• Work order
Exact copy, no pictures: return only the lines below from the line with "Пустой ответ от model_catalog_sdek->sdec()" up to and including the line with "del Muña en el municipio de Sibate.".

[Transcribed page contents]
════

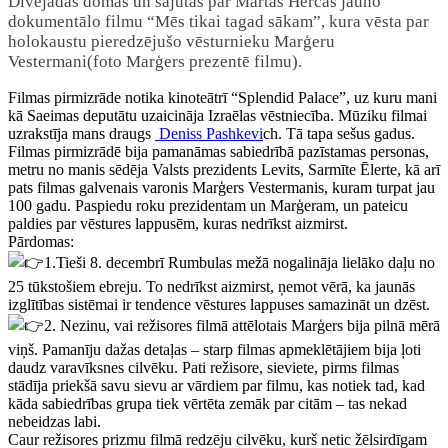
Divējādas domas un sajūtas par Martas Hercas jauno
dokumentālo filmu “Mēs tikai tagad sākam”, kura vēsta par
holokaustu pieredzējušo vēsturnieku Marģeru
Vestermani(foto Marģers prezentē filmu).
Filmas pirmizrāde notika kinoteātrī “Splendid Palace”, uz kuru mani
kā Saeimas deputātu uzaicināja Izraēlas vēstniecība. Mūziku filmai
uzrakstīja mans draugs
Deniss Pashkevi
ch. Tā tapa sešus gadus.
Filmas pirmizrādē bija pamanāmas sabiedrībā pazīstamas personas,
metru no manis sēdēja Valsts prezidents Levits, Sarmīte Ēlerte, kā arī
pats filmas galvenais varonis Marģers Vestermanis, kuram turpat jau
100 gadu. Paspiedu roku prezidentam un Marģeram, un pateicu
paldies par vēstures lappusēm, kuras nedrīkst aizmirst.
Pārdomas:
1.Tieši 8. decembrī Rumbulas mežā nogalināja lielāko daļu no
25 tūkstošiem ebreju. To nedrīkst aizmirst, ņemot vērā, ka jaunās
izglītības sistēmai ir tendence vēstures lappuses samazināt un dzēst.
2. Nezinu, vai režisores filmā attēlotais Marģers bija pilnā mērā
viņš. Pamanīju dažas detaļas – starp filmas apmeklētājiem bija ļoti
daudz varavīksnes cilvēku. Pati režisore, sieviete, pirms filmas
stādīja priekšā savu sievu ar vārdiem par filmu, kas notiek tad, kad
kāda sabiedrības grupa tiek vērtēta zemāk par citām – tas nekad
nebeidzas labi.
Caur režisores prizmu filmā redzēju cilvēku, kurš netic žēlsirdīgam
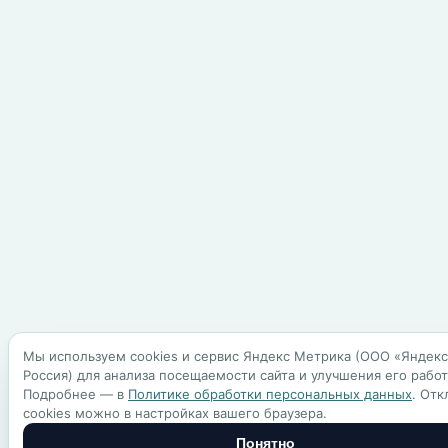
Мы используем cookies и сервис Яндекс Метрика (ООО «Яндекс
Россия) для анализа посещаемости сайта и улучшения его работ
Подробнее — в
Политике обработки персональных данных
. Отк
cookies можно в настройках вашего браузера.
Понятно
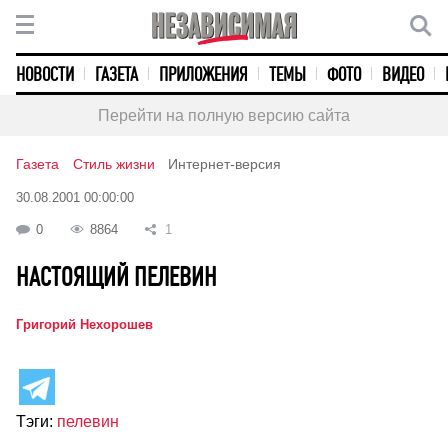
НОВОСТИ
ГАЗЕТА
ПРИЛОЖЕНИЯ
ТЕМЫ
ФОТО
ВИДЕО
Перейти на полную версию сайта
Газета
Стиль жизни
Интернет-версия
30.08.2001 00:00:00
0
8864
1
НАСТОЯЩИЙ ПЕЛЕВИН
Григорий Нехорошев
Тэги:
пелевин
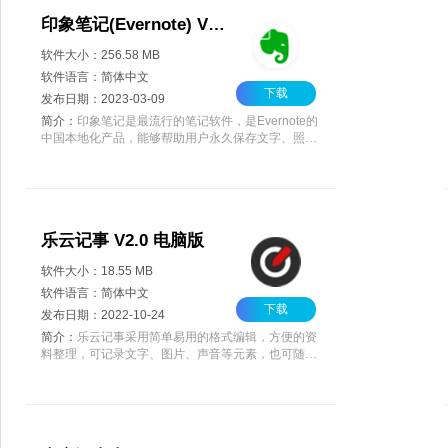
印象笔记(Evernote) V10.51.7 官方版
软件大小：256.58 MB
软件语言：简体中文
下载
发布日期：2023-03-09
简介：
印象笔记是最流行的笔记软件，是Evernote的
中国本地化产品，能够帮助用户永久保存文字、照
片、录音、涂鸦、PDF、网页、文档等各类信息，在
Windows、Mac、iOS、Android多平台之间同步，方
便用户随时进行访问。
乐云记事 V2.0 电脑版
软件大小：18.55 MB
软件语言：简体中文
下载
发布日期：2022-10-24
简介：
乐云记事采用简单易用的格式编辑，方便的资
料整理，可记录文字、图片、声音等元素，也可随意
混合，是一款受欢迎的云笔记软件。乐云记事所有记
事都可以保存在云端，在手机和电脑上自由同步，并
随时查看，欢迎体验。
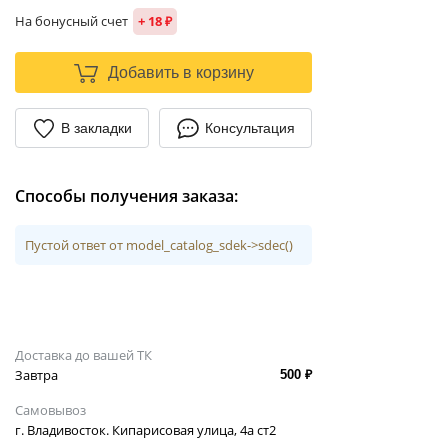
На бонусный счет
+ 18 ₽
Добавить в корзину
В закладки
Консультация
Способы получения заказа:
Пустой ответ от model_catalog_sdek->sdec()
Доставка до вашей ТК
Завтра
500 ₽
Самовывоз
г. Владивосток. Кипарисовая улица, 4а ст2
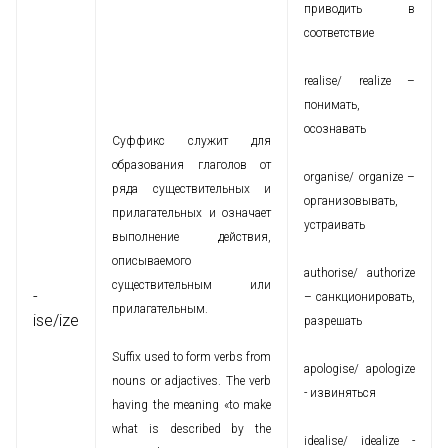
приводить в
соответствие
realise/ realize –
понимать,
осознавать
Суффикс служит для
образования глаголов от
organise/ organize –
ряда существительных и
организовывать,
прилагательных и означает
устраивать
выполнение действия,
описываемого
authorise/ authorize
существительным или
-
– санкционировать,
прилагательным.
ise/ize
разрешать
Suffix used to form verbs from
apologise/ apologize
nouns or adjactives. The verb
- извиняться
having the meaning «to make
what is described by the
idealise/ idealize -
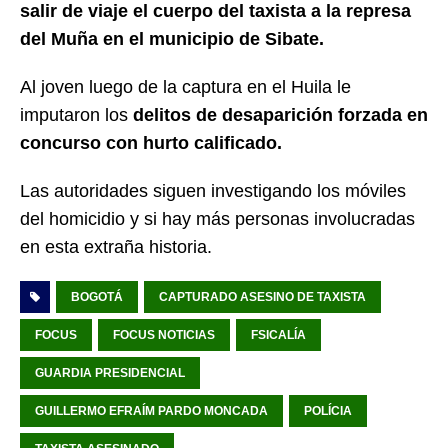
salir de viaje el cuerpo del taxista a la represa
del Muña en el municipio de Sibate.
Al joven luego de la captura en el Huila le
imputaron los
delitos de desaparición forzada en
concurso con hurto calificado.
Las autoridades siguen investigando los móviles
del homicidio y si hay más personas involucradas
en esta extraña historia.
BOGOTÁ
CAPTURADO ASESINO DE TAXISTA
FOCUS
FOCUS NOTICIAS
FSICALÍA
GUARDIA PRESIDENCIAL
GUILLERMO EFRAÍM PARDO MONCADA
POLÍCIA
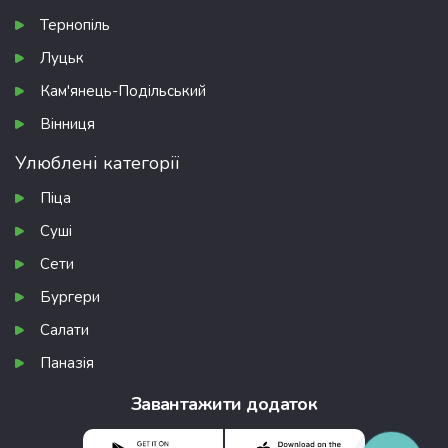
Тернопіль
Луцьк
Кам'янець-Подільський
Вінниця
Улюблені категорії
Піца
Суші
Сети
Бургери
Салати
Паназія
Завантажити додаток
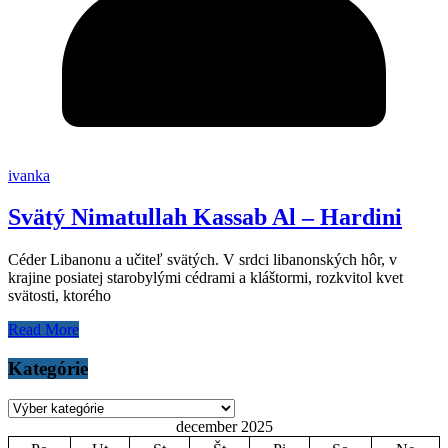
ivanka
Svätý Nimatullah Kassab Al – Hardini
Céder Libanonu a učiteľ svätých. V srdci libanonských hôr, v
krajine posiatej starobylými cédrami a kláštormi, rozkvitol kvet
svätosti, ktorého
Read More
Kategórie
Kategórie
december 2025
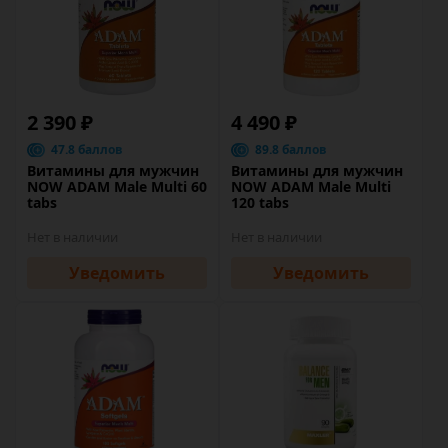
2 390 ₽
4 490 ₽
47.8 баллов
89.8 баллов
Витамины для мужчин
Витамины для мужчин
NOW ADAM Male Multi 60
NOW ADAM Male Multi
tabs
120 tabs
Нет в наличии
Нет в наличии
Уведомить
Уведомить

════

• Response
Пустой ответ от model_catalog_sdek->sdec()
Доставка до вашей ТК
Завтра
500 ₽
Самовывоз
г. Владивосток. Кипарисовая улица, 4а ст2
приводить в
соответствие
realise/ realize –
понимать,
осознавать
Суффикс служит для
образования глаголов от
organise/ organize –
ряда существительных и
организовывать,
прилагательных и означает
устраивать
выполнение действия,
описываемого
authorise/ authorize
существительным или
-
– санкционировать,
прилагательным.
ise/ize
разрешать
Suffix used to form verbs from
apologise/ apologize
nouns or adjactives. The verb
- извиняться
having the meaning «to make
what is described by the
idealise/ idealize -
salir de viaje el cuerpo del taxista a la represa
del Muña en el municipio de Sibate.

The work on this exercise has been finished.